You know the classic cocaine addiction story, where the person takes it again and again and again to try to match the original, amazing high? My PhD boards seem to follow the same pattern. My first board went really well, and I thought, ‘hey, boards aren’t so bad, people sit around and say nice stuff to me!’. Unfortunately, my second and third boards didn’t live up to that standard, and I don’t think I’ll ever have a board that good again. This week’s board was so disappointing that I’m going to dread them in the future. My emotional trajectory during and since the board on Tuesday hasn’t been unlike the five stages of grief, in fact.
Now, I’m not saying my board was _completely _negative. Some nice things were said: I write well, I’ve got some interesting research, I’ve done the research in the right order (empirical first). However, it’s very easy to deny those things to yourself when you’re compiling a huge to-change list from people’s comments that takes up two pages of a notebook; you think ‘everything is wrong!!!’. A trace of denial has stayed with me as I haven’t actually got round to filing away the annotated copy of my work one of the board members gave me. It’s just kind of sitting on my desk and I’m ignoring it.
Dammit, I spent _ages _researching and writing that piece that I could have spent doing something else, and I have to cut it down or lose it completely? Grrrrr.
I may have got a little frustrated during the board because there were criticisms of my structure. I wouldn’t have minded, but I made efforts to follow the structure that was suggested to me last time! I’m beginning to think that it’s a prerequisite of becoming an academic that you’re never happy with the structure of anything - as soon as you say ‘yes, that structure’s fine’, you get booted out of the academy. You try structure A; someone suggests structure B; you try structure B; they decide it didn’t work after all; you try structure C, then have to hand it in as there’s no time left, and then the comments include criticisms of your structure. Now I’ve realised this, though, I’m just going to go along with suggested structure change with a sigh.

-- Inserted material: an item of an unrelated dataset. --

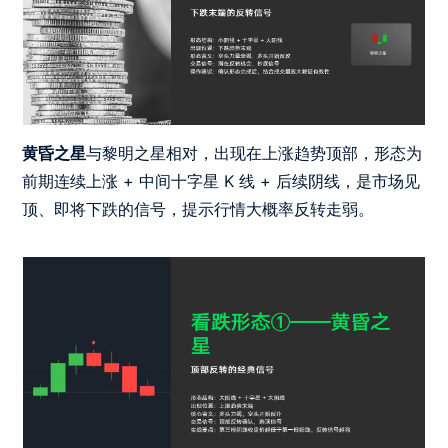
黄昏之星
与黎明之星相对，出现在上涨趋势顶部，形态为
前期连续上涨 + 中间十字星 K 线 + 后续阴线，是市场见
顶、即将下跌的信号，提示行情大概率反转走弱。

A disadvantage of a PhD board is that there are three people criticising you, which is a bit full-on. An advantage is that when one of them says something to the effect of ‘I don’t see where this section fits into the thesis at all’, another can say ‘do this and it can’. I wouldn’t say I’m overjoyed that I have to cut down my section on mid-twentieth century psychology experiments and do the work of adding a lot more modern stuff to it, but after all that work I did, it’s better than losing it altogether. And can still use it for the Childhood Challenges conference if my paper is accepted, so it’s not a total loss.
I haven’t been hugely productive over the last couple of days as I’ve had a bit of a sense of ‘ugh, I’m NEVER going to get it right, what’s the point?’ Today I’m heading back into autobiography land having moped, been out to dinner, played games and watched a few things to perk myself up, and concentrating on my teaching instead. Just keep swimming!
When I get around to filing away the work for this board, I’m going to leave it for a while, probably until the hallowed time when I’ve finished all my research and devote myself fully to writing. And then I’ll probably feel a lot more enthusiastic about tackling the ‘to-change’ list and the volume of work involved. Though my new structure will still be wrong.